Efficient Algorithms for Online Learning
Online Learning is a powerful framework for modeling many sequential-decsion problems, such as online portfolio optimization in finance, or online classification in machine learning. It is also an important theoretical machine learning paradigm that (as opposed to classical supervised statistical learning paradigm) interleaves between the training and testing phases of learning, and does not rely on a statistical model. While a great emphasis is usually being put on designing online algorithms with optimal convergence rates (regret), I tend to put emphasis (also) on the design of computationally-efficient algorithms that are scalable to large problems. Recently, I’m interested in showing that under more refined-models (e.g., combination of stochastic and adversarial) it is possible to obtain stronger guarantees with much more efficient algorithms.
Main results include:
- The first algorithm for Online Linear Optimization with an approximation oracle (these include many natural online variants of combinatorial problems such as TSP, Vertex-Cover and more) with only logarithmic oracle complexity, see NIPS17 paper.
- A result showing that in many cases of interest the computationally-efficient Online Gradient Descent algorithm achieves logarithmic regret on non-strongly convex sequences (previous such algorithms are much less scalable), see the recent manuscript.

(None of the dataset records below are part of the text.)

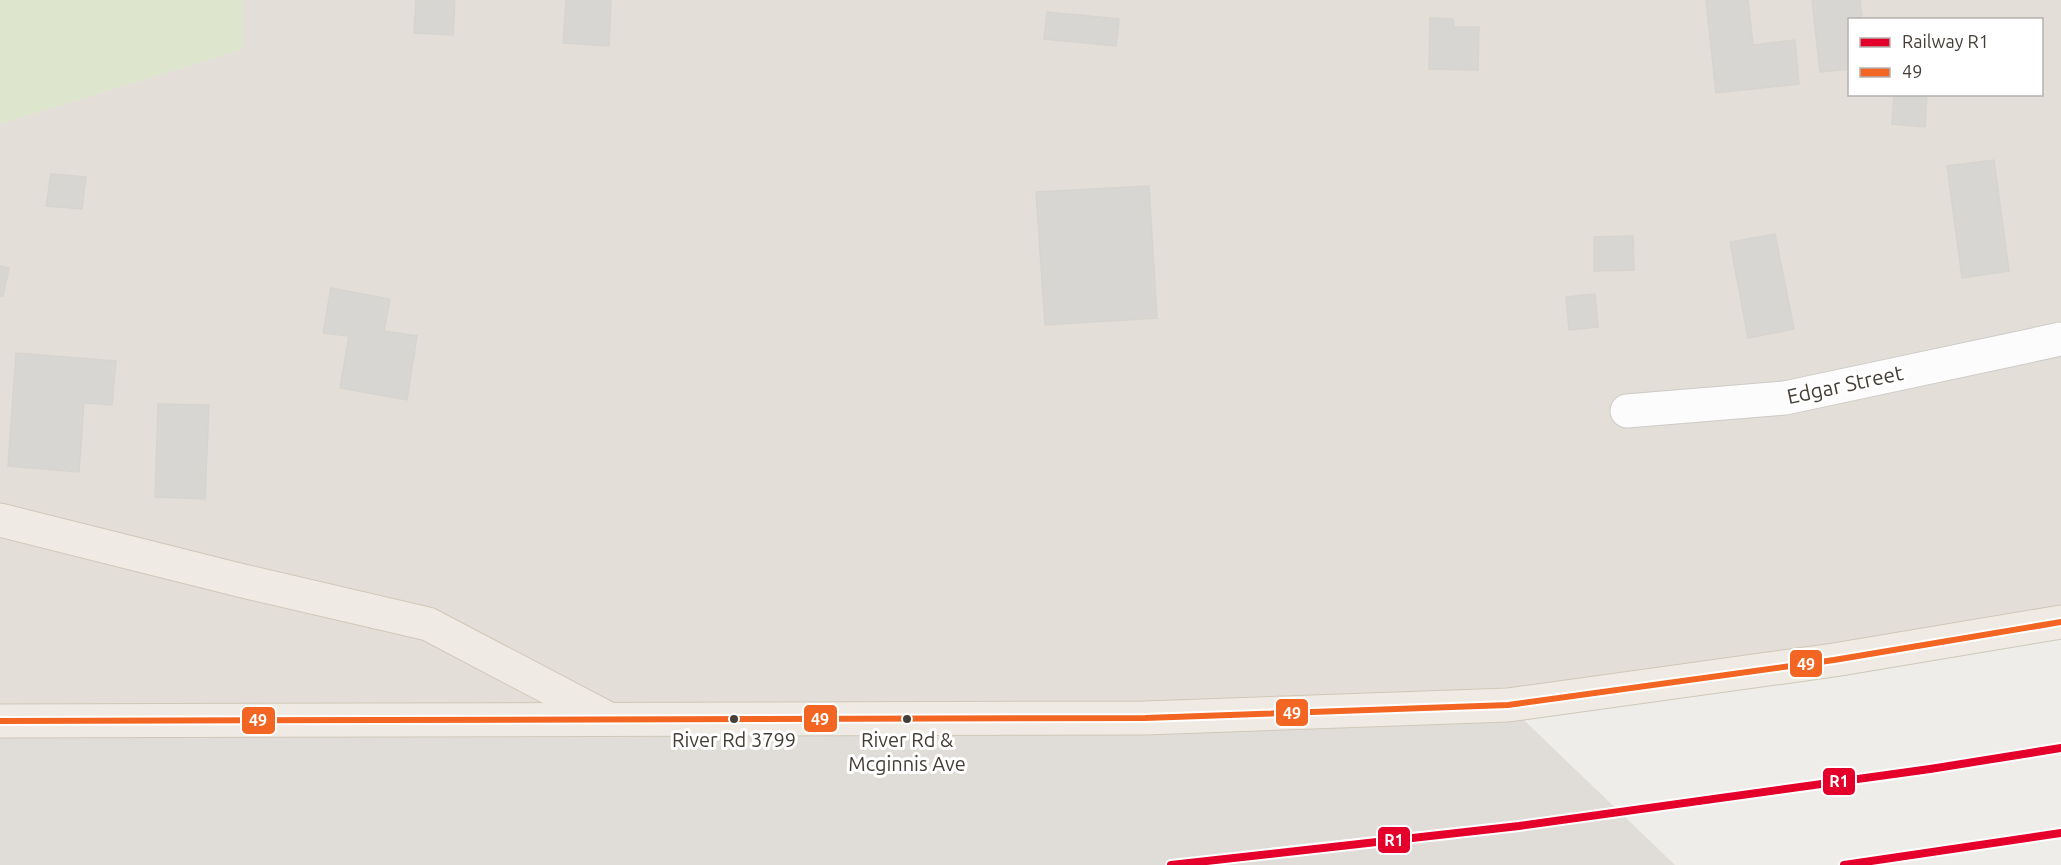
<svg xmlns="http://www.w3.org/2000/svg" width="2061" height="865" font-family="Ubuntu,sans-serif">
	<style>
		.residential { fill: #e3ded7; fill-rule: evenodd }
		.industrial { fill: #e0ddd9 }
		.green { fill: #dde6cc }
		.building { fill: #d8d6d2; stroke: #d7d4cf; stroke-width: 1.5 }
		.lines { fill: none; stroke-linecap: round; stroke-linejoin: round }
		.minor-casing { stroke: #cdcbc7; stroke-width: 35 }
		.major-casing { stroke: #cfc8b9; stroke-width: 35 }
		.minor { stroke: #fdfcfc; stroke-width: 33 }
		.major { stroke: #efebe4; stroke-width: 33 }
		.bus-1-casing { stroke: #fff; stroke-width: 10 }
		.bus-1 { stroke: #f26522; stroke-width: 6 }
		.rail-1-casing { stroke: #fff; stroke-width: 12 }
		.rail-1 { stroke: #e4002b; stroke-width: 8 }
		.bus-dot { fill: #443e37; stroke: #fff; stroke-width: 2 }
		.labels { text-anchor: middle; stroke-width: 6; stroke-linejoin: round; paint-order: stroke }
		.bus-label { font-size: 20px; fill: #443e37; stroke: #fff }
		.street-label { font-size: 21px; fill: #443e37; stroke: #fff }
		.line-badge { stroke: #fff; stroke-width: 2 }
		.badge-label { font-size: 16px; text-anchor: middle; font-weight: bold; fill: #fff }
	</style>
	<rect width="100%" height="100%" fill="#efede9"/>
	<path class="residential" d="M243,0H2061V622L1508,705L0,721V124L243,49ZM1850,20H2042V94H1850Z"/>
	<polygon class="industrial" points="1508,705 1675,865 0,865 0,721"/>
	<polygon class="green" points="0,0 243,0 243,49 0,124"/>
	<g class="building">
		<polygon points="416,0 455,0 453,35 414,33"/>
		<polygon points="566,0 611,0 609,46 563,43"/>
		<polygon points="1706,0 1748,0 1753,45 1795,40 1799,84 1716,93"/>
		<polygon points="1812,0 1860,0 1862,20 1850,20 1850,69 1820,72"/>
		<polygon points="1047,12 1119,19 1116,46 1044,39"/>
		<polygon points="1430,18 1453,19 1454,27 1479,27 1478,70 1429,69"/>
		<polygon points="1894,94 1927,94 1925,127 1892,124"/>
		<polygon points="1994,160 2009,271 1962,278 1947,166"/>
		<polygon points="51,174 86,177 82,209 46,206"/>
		<polygon points="1149,186 1157,318 1045,325 1036,192"/>
		<polygon points="1775,234 1794,329 1748,338 1730,242"/>
		<polygon points="1633,236 1634,270 1594,271 1594,237"/>
		<polygon points="0,266 9,268 3,296 0,296"/>
		<polygon points="331,288 390,299 384,331 417,336 407,400 340,388 349,336 323,333"/>
		<polygon points="1595,294 1598,327 1569,330 1566,297"/>
		<polygon points="16,353 116,361 112,405 84,403 79,472 8,466"/>
		<polygon points="158,404 209,405 205,499 155,497"/>
	</g>
	<g class="lines">
		<g class="minor-casing">
			<polyline id="minor" points="1627,411 1785,398 2061,339"/>
		</g>
		<g class="major-casing">
			<g id="major">
				<polyline points="0,520 243,581 428,624 607,718"/>
				<polyline points="0,721 1145,718 1508,705 1834,660 2061,622"/>
			</g>
		</g>
		<use href="#minor" class="minor"/>
		<use href="#major" class="major"/>
		<g class="bus-1-casing">
			<polyline id="bus-1" points="0,721 1145,718 1508,705 1834,660 2061,622"/>
		</g>
		<use href="#bus-1" class="bus-1"/>
		<g class="rail-1-casing">
			<g id="rail-1">
				<polyline points="1171,865 1519,826 1930,769 2061,748"/>
				<polyline points="1844,865 2061,833"/>
			</g>
		</g>
		<use href="#rail-1" class="rail-1"/>
	</g>
	<g class="bus-dot">
		<circle cx="734" cy="719" r="5"/>
		<circle cx="907" cy="719" r="5"/>
	</g>
	<g class="labels">
		<g class="bus-label">
			<text x="734" y="747">River Rd 3799</text>
			<text x="907" y="747">River Rd &amp;<tspan x="907" dy="24">Mcginnis Ave</tspan></text>
		</g>
		<g class="street-label">
			<text transform="translate(1845 385) rotate(-12)" y="7">Edgar Street</text>
		</g>
	</g>
	<g class="line-badge">
		<rect x="1789" y="649" width="34" height="29" rx="6" fill="#f26522"/>
		<rect x="1275" y="698" width="34" height="29" rx="6" fill="#f26522"/>
		<rect x="803" y="704" width="35" height="29" rx="6" fill="#f26522"/>
		<rect x="241" y="706" width="35" height="29" rx="6" fill="#f26522"/>
		<rect x="1822" y="767" width="34" height="29" rx="6" fill="#e4002b"/>
		<rect x="1377" y="826" width="34" height="28" rx="6" fill="#e4002b"/>
	</g>
	<g class="badge-label">
		<text x="1806" y="670">49</text>
		<text x="1292" y="719">49</text>
		<text x="820" y="725">49</text>
		<text x="258" y="726">49</text>
		<text x="1839" y="787">R1</text>
		<text x="1394" y="846">R1</text>
	</g>
	<rect x="1848" y="18" width="195" height="78" fill="#ffffff" stroke="#b4b2af" stroke-width="1.5"/>
	<rect x="1860" y="38" width="30" height="9" fill="#e4002b" stroke="#b4b2af" stroke-width="1.5"/>
	<text x="1902" y="48" font-size="18" fill="#443e37">Railway R1</text>
	<rect x="1860" y="68" width="30" height="9" fill="#f26522" stroke="#b4b2af" stroke-width="1.5"/>
	<text x="1902" y="78" font-size="18" fill="#443e37">49</text>
</svg>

- A result which analyzes the regret of the nonconvex online gradient ascent for Online PCA, showing that when the data follows a stochastic model subject to adversarial-perturbations this nonconvex optimization algorithm can provably minimize regret (greatly improving over previous convex optimization-based algorithms which are much less scalable), see the recent manuscript.
Projection-free Learning and Optimization
The computational bottleneck in scaling-up many machine learning optimization algorithms is the difficulty of computing orthogonal projections onto convex sets. A very popular example is that of low-rank matrix factorization problems, such as the highly popular matrix-completion problem which is at the heart of many digital-content recommendation systems. For such problems this projection amounts to computing very expensive matrix decompositions (e.g., full-rank singular-value decomposition). An alternative is to use so-called projection-free algorithms which are mostly based on the classical Conditional Gradient (CG) algrotihm (aka Frank-Wolfe), which apply much more efficient steps (e.g., only low-rank SVD in the context of low-rank matrix problems).
Main results include:
- The first linearly converging CG algorithm for optimization over polytopes (exponential improvement over previous results), and the first regret-optimal algorithm for online learning, see FOCS13 paper and SIOPT paper. An even more efficient algorithm with promising empirical performance is described in this NIPS16a paper.
- The first provably-faster CG algorithm for optimization with low-rank matrices, see NIPS16b paper.
- Faster analysis of CG (quadratic improvement) for strongly-convex sets, see ICML15a paper.
- Fast stochastic algorithms for low-rank and nonsmooth matrix problems, see here.
- Fast CG-type algorithms for several matrix-recovery problems, see here.
Efficient PCA Algorithms
Principal Component Analysis is one of the most celebrated and popular data-analysis procedures and as such, its efficient implementation is of significant interest. I have studied this fundamental problem in several computational settings of interest. Current results include:
- A general framework reducing top-eigenvector computation to solving only a short sequence of convex quadratic problems . This gives rise a stochastic algorithm for PCA which significantly improves over classical methods and is the fastest to date in a wide regime of parameters, see this manuscript and this ICML16 paper. Follow-up works which exhibit promising empirical performance consider the closely related problem of Canonical Correlation Analysis, see NIPS16c paper, and the use of coordinate-descent methods, see ALT18 paper.
- Communication-efficient distributed algorithms for stochastic estimation of principal components , see ICML17 paper.
- Time and memory efficient PCA computation in the streaming model , see SODA15 paper.
- Efficient PCA algorithms for adversarial online learning settings, see ICML15b paper, and the recent manuscript.
Fast Algorithms for Semidefinite Programming
Solving semidefinite programs is an important subprocedure in many state-of-the-art algorithms for ML and optimization. It is also notoriously difficult to solve in large scale. I have introduced the first sublinear-time algorithm for solving SDPs (see NIPS11 paper) which I later significantly improved in this Math. Prog. paper, and gives the current fastest running times in a wide regime of parameters. This result is further accelerated using my work on faster eigenvector computations, as described here (Sec. 7).
I have also developed a novel randomized smoothing technique for SDP which is particularly suitable for sparse data, as described in my dissertation (Sec. 4.7).